In 1939, the Japanese army landed in Hainan, and the Qiongya resistance broke out. Gao Shumei's two older brothers joined the fight against Japan, and at the age of 13, she became the pillar of the family. In 1943, during the most difficult times of the resistance, the Japanese conducted sweeping attacks on the base, with more than thirty soldiers invading the village, burning, killing, and looting, even forcing Gao Shumei to cook.

On the surface, Gao Shumei complied, but secretly plotted her counterattack. She remembered that her father had hidden sleeping pills left by her brother next to his bed; it was a three-year supply. Taking advantage of the soldiers' inattention, she poured all the powder into the cooking pot, watching as the soldiers gobbled it down, waiting for the right moment.

Half an hour later, the drug took effect, and the soldiers fell to the ground in a deep sleep. Gao Shumei ran barefoot out of her house, waking up the villagers one by one, organizing more than a hundred people to move to Muruishan overnight. As dawn approached, knowing the soldiers would wake up at any moment, she voluntarily stayed behind to cover the villagers' evacuation.

To divert the soldiers, Gao Shumei deliberately stepped on a dry branch. The soldiers came rushing over, allowing the villagers to escape safely, but she was unfortunately captured. The soldiers hung her under the big banyan tree at the village entrance, beat her with whips and thorny branches, and publicly committed atrocities against her, trying to force her to reveal the whereabouts of the villagers and the guerrilla forces.
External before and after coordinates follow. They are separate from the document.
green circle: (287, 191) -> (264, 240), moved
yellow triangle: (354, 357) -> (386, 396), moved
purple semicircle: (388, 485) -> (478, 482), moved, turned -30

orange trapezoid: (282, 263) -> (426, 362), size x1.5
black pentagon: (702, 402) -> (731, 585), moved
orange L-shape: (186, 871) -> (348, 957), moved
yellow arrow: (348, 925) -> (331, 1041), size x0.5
Facing inhumane torture, Gao Shumei gritted her teeth and refused to speak. The leading soldier pressed a bayonet against her chest to extract a confession, but she showed no fear in her eyes and suddenly used all her strength to bite off her tongue, spitting half of it on the soldier as a silent declaration of her defiance.
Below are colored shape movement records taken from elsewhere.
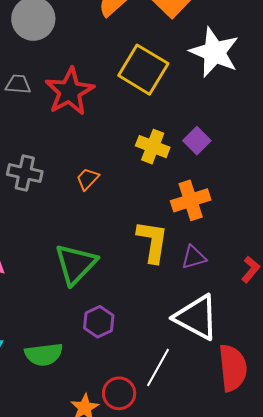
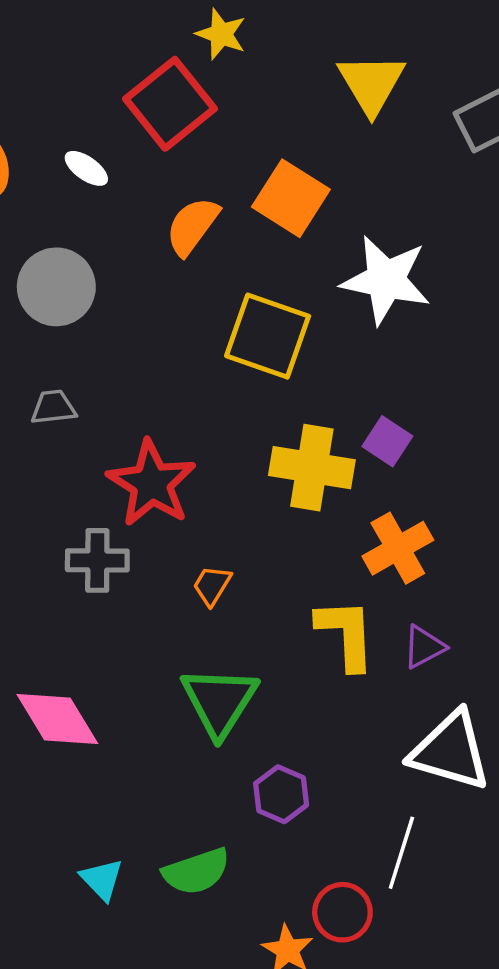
red star: (70, 91) -> (152, 483), moved
yellow cross: (153, 147) -> (312, 468), size x1.4
orange trapezoid: (88, 179) -> (212, 585), moved

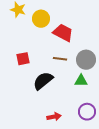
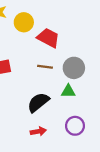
black semicircle: (43, 81) -> (38, 102), moved

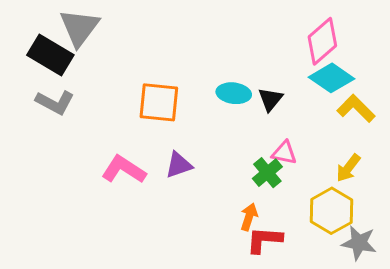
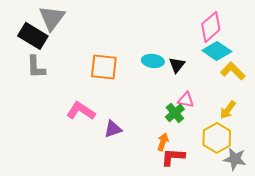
gray L-shape: (55, 102) -> (36, 67), turned 60
purple triangle: (179, 165) -> (113, 129), moved

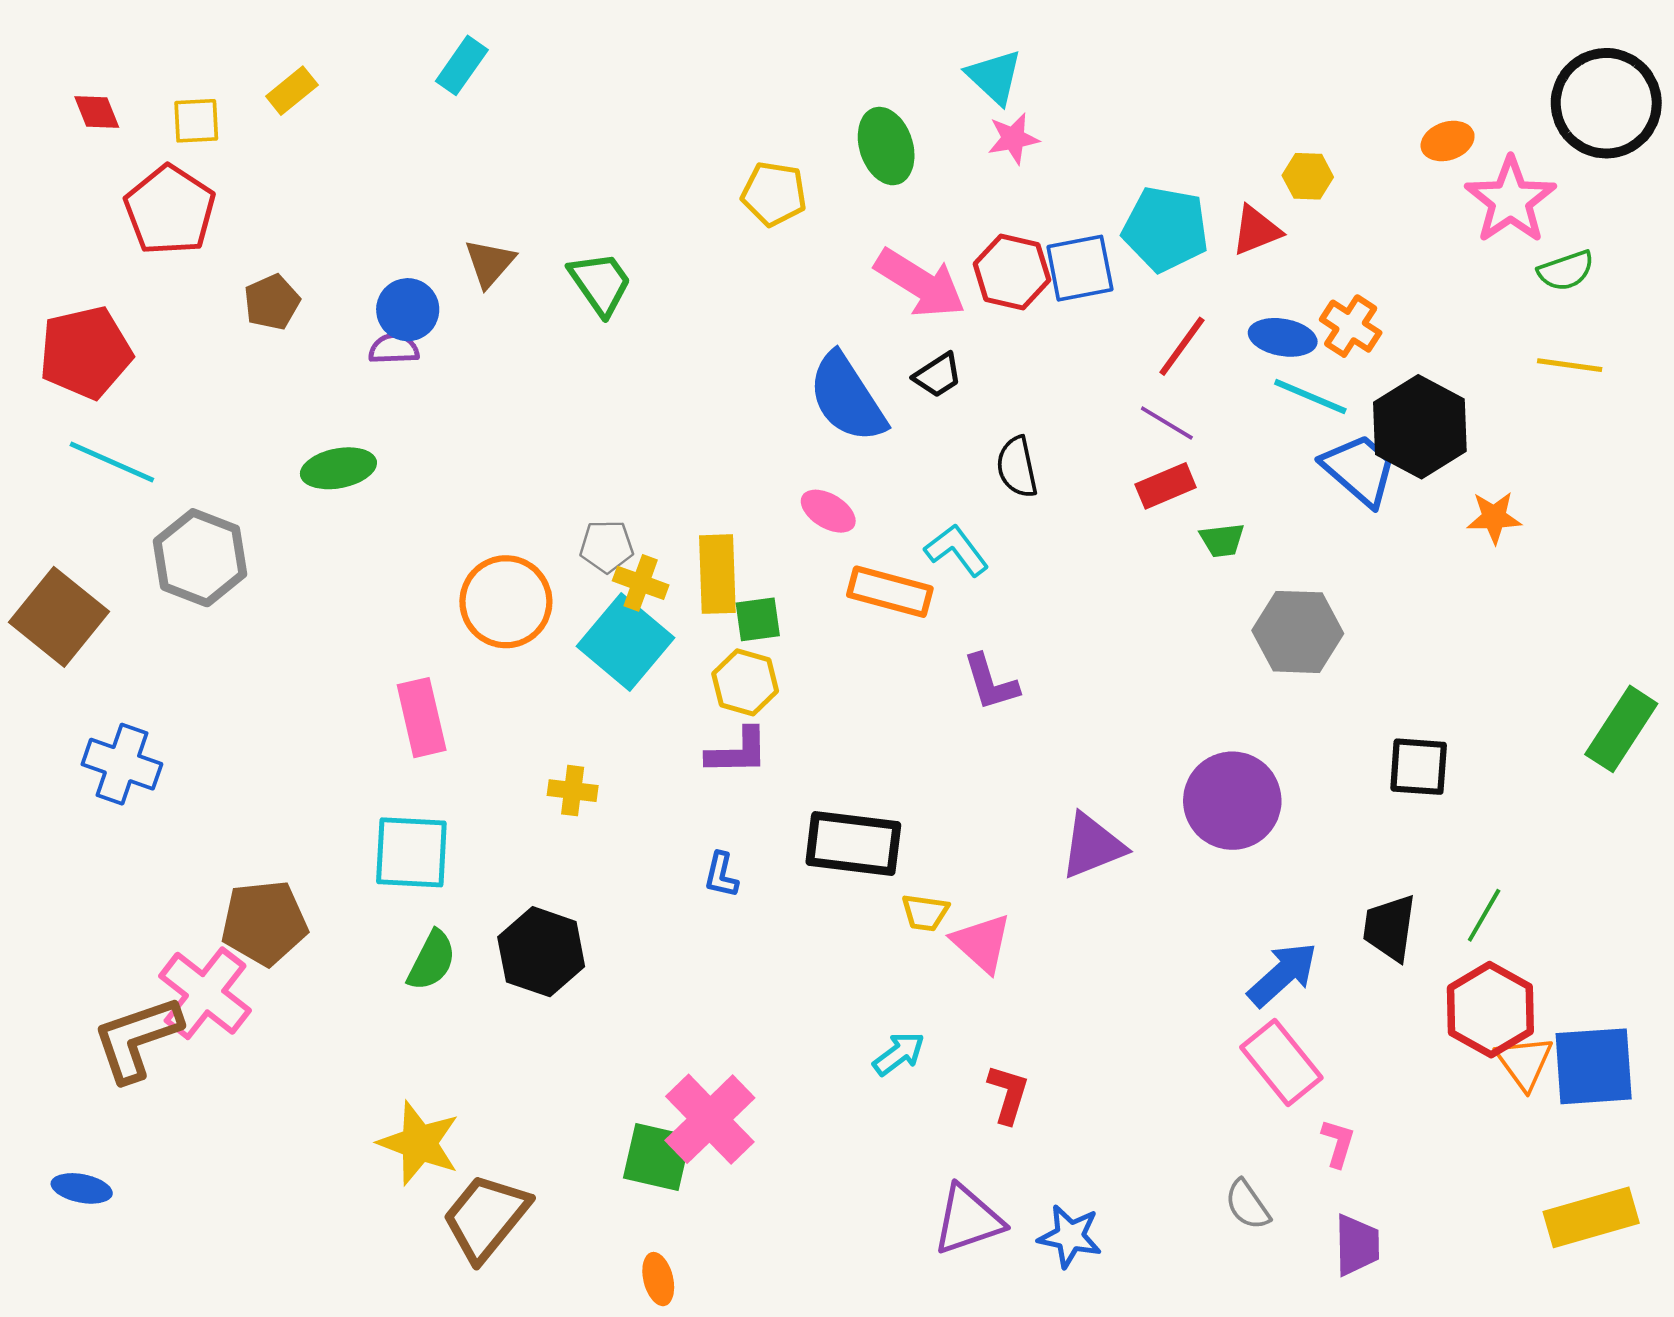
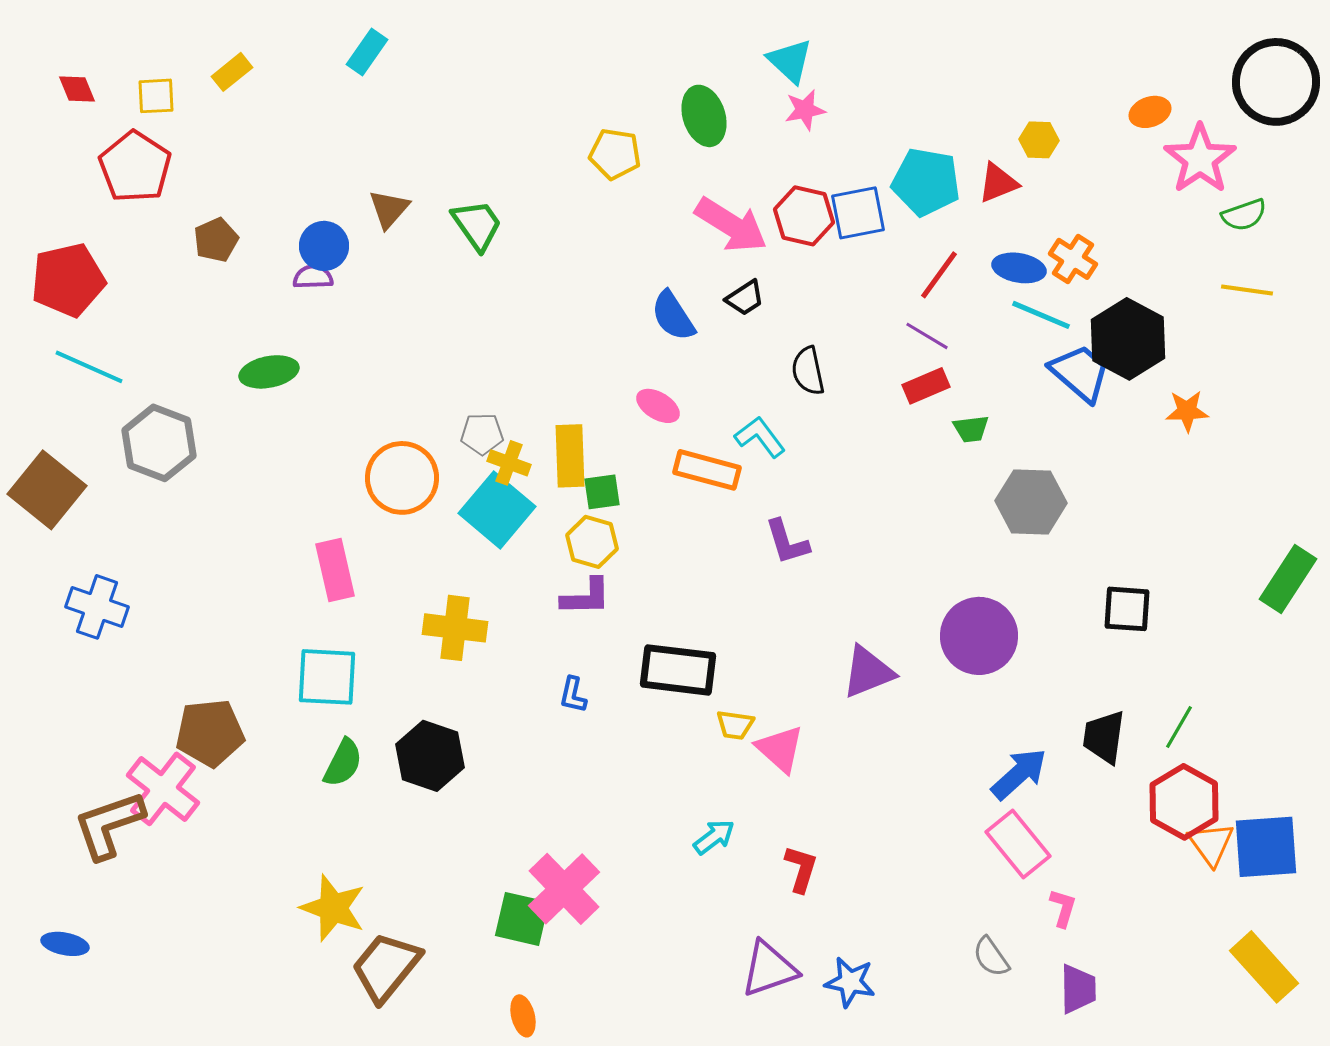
blue semicircle: (847, 398) -> (673, 316), size x0.7
yellow cross: (573, 791) -> (455, 628), size x1.6
yellow rectangle: (1591, 1217) -> (1264, 967), turned 64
The soldiers were both shocked and angry; the leader, humiliated and enraged, crazily stabbed at Gao Shumei with a bayonet. At the age of 17, she heroically sacrificed herself, and the soldiers did not allow the villagers to collect her body, leaving her corpse exposed for three days and nights, with rainwater mixing with her blood, staining the ground at the village entrance.
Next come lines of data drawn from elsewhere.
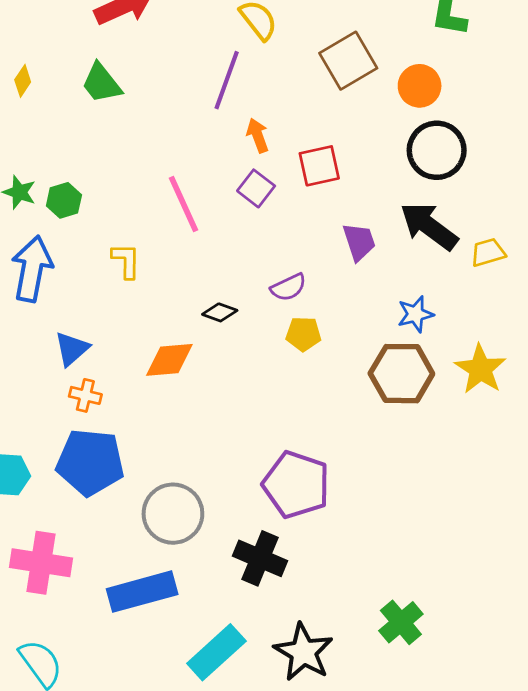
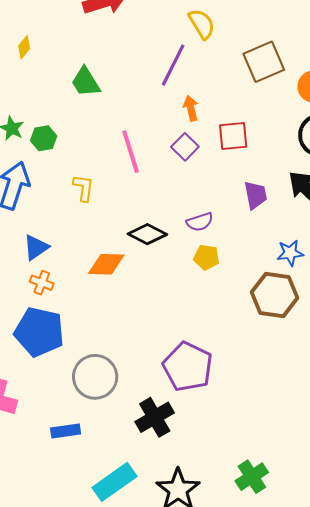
green trapezoid: (101, 83) -> (86, 82), moved
black diamond: (220, 312) -> (147, 234), size x1.5
black cross: (260, 558) -> (155, 417), turned 30
blue rectangle: (142, 592) -> (66, 431), size x0.6

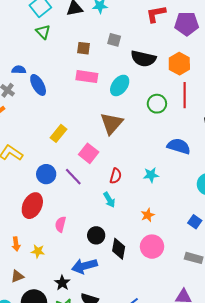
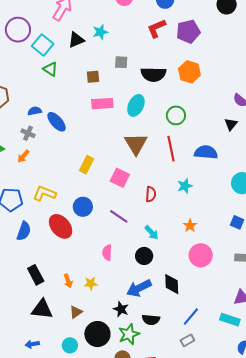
red line: (185, 95) -> (171, 149), moved
purple line: (73, 177) -> (119, 216), moved
cyan arrow: (109, 200) -> (152, 233), moved
red ellipse: (32, 206) -> (61, 226), moved, turned -55
black diamond: (119, 249) -> (172, 284), moved

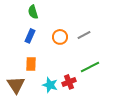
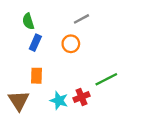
green semicircle: (33, 12) -> (28, 21), moved
gray line: (84, 35) -> (81, 19), moved

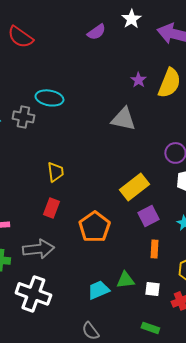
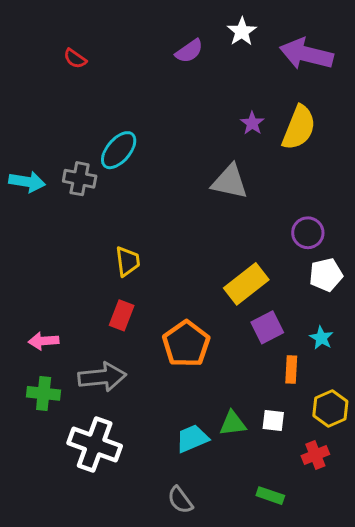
red semicircle: (20, 37) -> (75, 59), size x0.6
cyan ellipse: (49, 98) -> (119, 150), turned -60
orange rectangle: (154, 249) -> (291, 369), moved
white square: (152, 289) -> (273, 420), moved

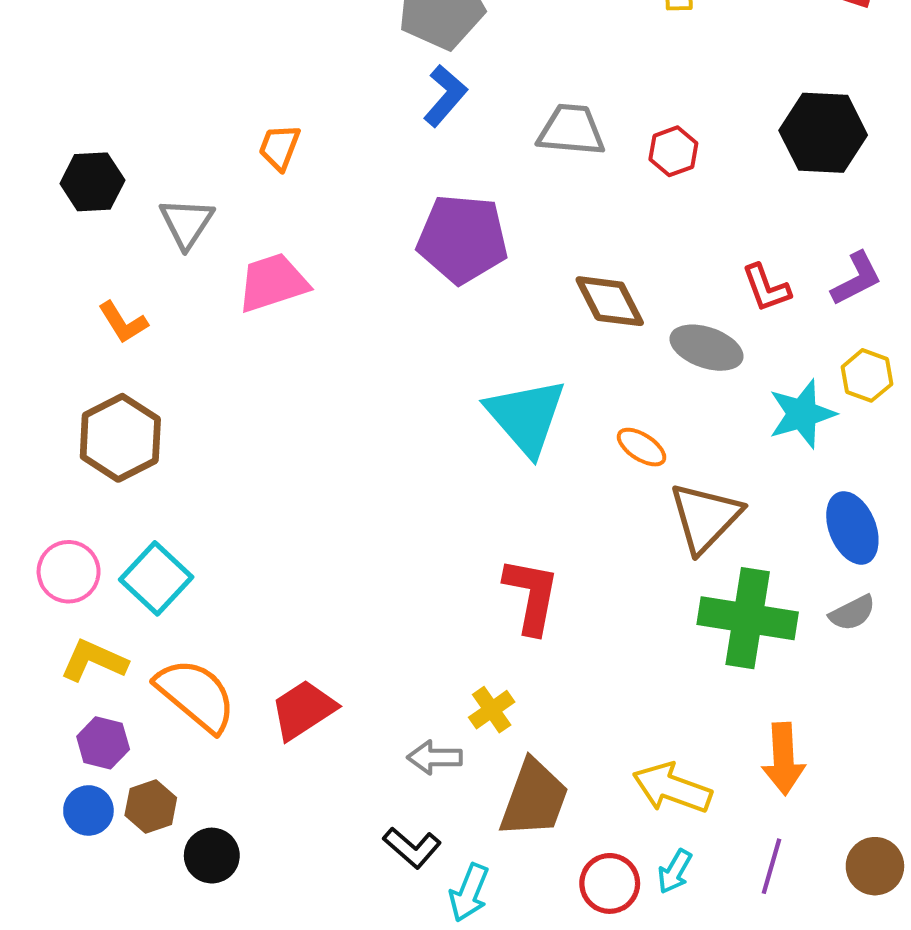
On the fourth day, two villagers risked their lives to bury her shallowly. Upon hearing the news of her death, Gao Shumei's parents, after mourning, resolutely joined the anti-Japanese forces, providing intelligence and logistical support for the resistance. The Qiongya column, relying on the intelligence they provided, dealt heavy blows to the Japanese army multiple times, avenging the martyr.

Gao Shumei's deeds spread throughout Hainan, and today the monument at the entrance of Danzhou village bears her name, while her grave at the foot of Muruishan is visited year-round. This young girl used her life to interpret the national spirit; her bravery and courage will forever be engraved on the land of Qiongya.